Democratization of Point-of-Care Viral Biosensors: Bridging the Gap from Academia to the Clinic

Abstract

The COVID-19 pandemic and recent viral outbreaks have highlighted the need for viral diagnostics that balance accuracy with accessibility. While traditional laboratory methods remain essential, point-of-care solutions are critical for decentralized testing at the population level. However, a gap persists between academic proof-of-concept studies and clinically viable tools, with novel technologies remaining inaccessible to clinics due to cost, complexity, training, and logistical constraints. Recent advances in surface functionalization, assay simplification, multiplexing, and performance in complex media have improved the feasibility of both optical and non-optical sensing techniques. These innovations, coupled with scalable manufacturing methods such as 3D printing and streamlined hardware production, pave the way for practical deployment in real-world settings. Additionally, software-assisted data interpretation, through simplified readouts, smartphone integration, and machine learning, enables the broader use of diagnostics once limited to experts. This review explores improvements in viral diagnostic approaches, including colorimetric, optical, and electrochemical assays, showcasing their potential for democratization efforts targeting the clinic. We also examine trends such as open-source hardware, modular assay design, and standardized reporting, which collectively reduce barriers to clinical adoption and the public dissemination of information. By analyzing these interdisciplinary advances, we demonstrate how emerging technologies can mature into accessible, low-cost diagnostic tools for widespread testing.

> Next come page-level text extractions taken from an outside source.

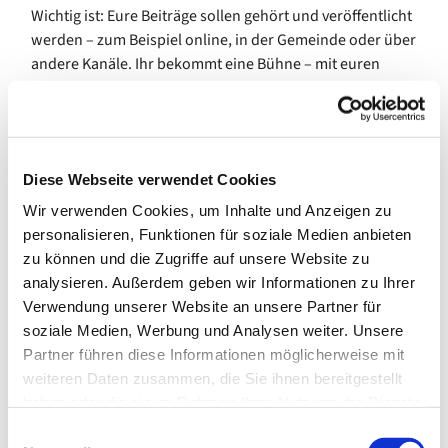
Wichtig ist: Eure Beiträge sollen gehört und veröffentlicht
werden – zum Beispiel online, in der Gemeinde oder über
andere Kanäle. Ihr bekommt eine Bühne – mit euren
Themen, eurer Sprache, euren Ideen.
Los geht’s am 18.09.2025 um 17:00 Uhr im Jugendraum
des evangelischen Gemeindezentrums Inden, Auf dem
Driesch 1-3.
Diese Webseite verwendet Cookies
Wir verwenden Cookies, um Inhalte und Anzeigen zu
Du bist ca. 12 Jahre oder älter? Du hast Lust
personalisieren, Funktionen für soziale Medien anbieten
mitzumachen – egal ob mit Ideen, Technikinteresse,
zu können und die Zugriffe auf unsere Website zu
Musik oder einfach aus Neugier? Dann komm vorbei!
analysieren. Außerdem geben wir Informationen zu Ihrer
Wir freuen uns auf viele Stimmen – und ein Projekt, das
Verwendung unserer Website an unsere Partner für
hörbar macht, was euch wichtig ist.
soziale Medien, Werbung und Analysen weiter. Unsere
Partner führen diese Informationen möglicherweise mit
Fragen oder Interesse? Melde dich bei:
weiteren Daten zusammen, die Sie ihnen bereitgestellt
haben oder die sie im Rahmen Ihrer Nutzung der Dienste
Maria, E-Mail: jugend.wild@ekir.de
gesammelt haben.
E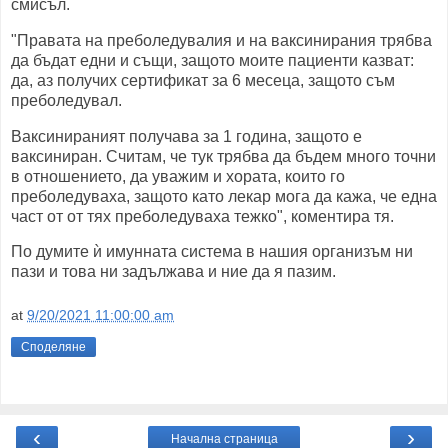
смисъл.
"Правата на преболедувалия и на ваксинирания трябва
да бъдат едни и същи, защото моите пациенти казват:
да, аз получих сертификат за 6 месеца, защото съм
преболедувал.
Ваксинираният получава за 1 година, защото е
ваксиниран. Считам, че тук трябва да бъдем много точни
в отношението, да уважим и хората, които го
преболедуваха, защото като лекар мога да кажа, че една
част от от тях преболедуваха тежко", коментира тя.
По думите ѝ имунната система в нашия организъм ни
пази и това ни задължава и ние да я пазим.
at
9/20/2021 11:00:00 am
Споделяне
‹
›
Начална страница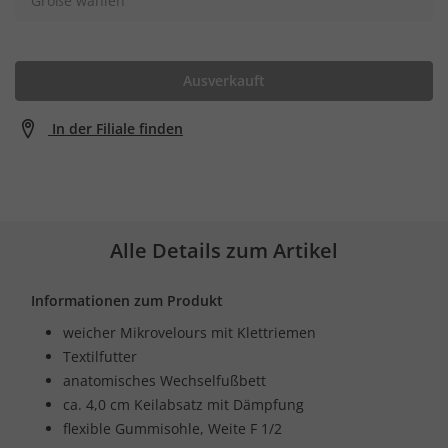
Größe wählen
Ausverkauft
In der Filiale finden
Alle Details zum Artikel
Informationen zum Produkt
weicher Mikrovelours mit Klettriemen
Textilfutter
anatomisches Wechselfußbett
ca. 4,0 cm Keilabsatz mit Dämpfung
flexible Gummisohle, Weite F 1/2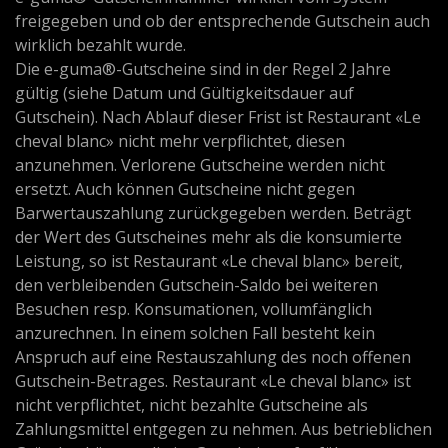
freigegeben und ob der entsprechende Gutschein auch
wirklich bezahlt wurde.
Die e-guma®-Gutscheine sind in der Regel 2 Jahre
gültig (siehe Datum und Gültigkeitsdauer auf
Gutschein). Nach Ablauf dieser Frist ist Restaurant «Le
cheval blanc» nicht mehr verpflichtet, diesen
anzunehmen. Verlorene Gutscheine werden nicht
ersetzt. Auch können Gutscheine nicht gegen
Barwertauszahlung zurückgegeben werden. Beträgt
der Wert des Gutscheines mehr als die konsumierte
Leistung, so ist Restaurant «Le cheval blanc» bereit,
den verbleibenden Gutschein-Saldo bei weiteren
Besuchen resp. Konsumationen, vollumfänglich
anzurechnen. In einem solchen Fall besteht kein
Anspruch auf eine Restauszahlung des noch offenen
Gutschein-Betrages. Restaurant «Le cheval blanc» ist
nicht verpflichtet, nicht bezahlte Gutscheine als
Zahlungsmittel entgegen zu nehmen. Aus betrieblichen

Keywords: accessible diagnostics; biosensors; democratization; point-of-care (POC) testing.

Figure 1

Capture Motif-Functionalized Biosensor Surfaces. Sensing surfaces are functionalized across the various viral diagnostic approaches with motifs for capturing proteins and whole virions. (A) Proteins can be surface-tethered capture moieties, with virus-binding proteins and antibodies providing specific binding (PDB IDs 4V7Q, 1R42, 1IGT). (B) Surface-linked nucleic acids can serve a similar viral capture function while providing additional stability and cost reduction. Their programmability enables multiplexed detection for sensing multiple analytes on one sensor surface (PDB IDs 5IRE, 1CD3, 3KZ4). (C) Molecularly imprinted polymers (MIPS) can be pre-produced to capture viruses with cavities imprinted to capture specific viral proteins (PDB ID 6VXX). Structures were rendered using UCSF ChimeraX 1.9 [39], and figures were generated using Adobe Illustrator version 24.

Figure 2

Schematics of Viral Biosensing Approaches. Viral biosensing can be achieved in a variety of ways. (A) Label-free biosensing methods can track the association of surface-immobilized capture motifs and analytes in real time, giving rise to kinetic and binding affinity parameters. (B) Colorimetric assays detect viral particles through the association of viral particles with reporter-conjugated capture moieties, producing a distinct visible readout with simple assay administration. Viral detection is coupled with a progressive, visible color change in the sample, while a virus-free sample remains as the same starting color. (C) Lateral flow assays are a clinical standard due to their relative simplicity and binary readout resulting from reporter-conjugated binding activity coupled with viral binding. The different antibodies, consisting of control, test, and tag-conjugated, are colored in white, green, and orange respectively to illustrate the multiple regions through which the sample flows. (D) Electrochemical assays can utilize the electrical signals associated with chemical binding events, and they can take several approaches, which include cyclic voltammetry, amperometry, and electrochemical impedance spectroscopy. (PDB IDs: 1D28, 4V7Q, 1IGT, 1R42, 6VXX). Structures were rendered in UCSF ChimeraX 1.9 [39], and figures were generated in Affinity Designer 2.

Figure 3

Aspects of POC Accessibility to Novel Diagnostics. (A) Additive manufacturing enables the increasingly affordable production of a range of physical diagnostic components, ranging from consumables like swabs and PPE to instrumental hardware like housings and microfluidic systems, as well as replacement internal components for instrumental repair. (B) Advancements in sensor surface production can lower the barrier to entry for administering viral assays either through scalable, automated manufacturing, pre-functionalization with immobilized capture motifs, or the utilization of multiple capture motifs for multiplexed sensing (PDB ID 6VXX). (C) Software assistance also lowers the barrier for data interpretation through simplified results for complex readouts, the machine learning-assisted processing of increasingly large datasets, and the incorporation of smartphones as processing devices to reduce cost. (D) Contact tracing drives outbreak monitoring and digital exposure alerts, easing the burden on clinicians and enabling the preemptive stocking of assay reagents. Additionally, accessible literature can equip both clinicians and the public with a greater understanding of viral infections and the administration of their respective assays (PDB ID 4V7Q)—structures were rendered in UCSF ChimeraX 1.9 [39] and figures were generated in Affinity Designer 2.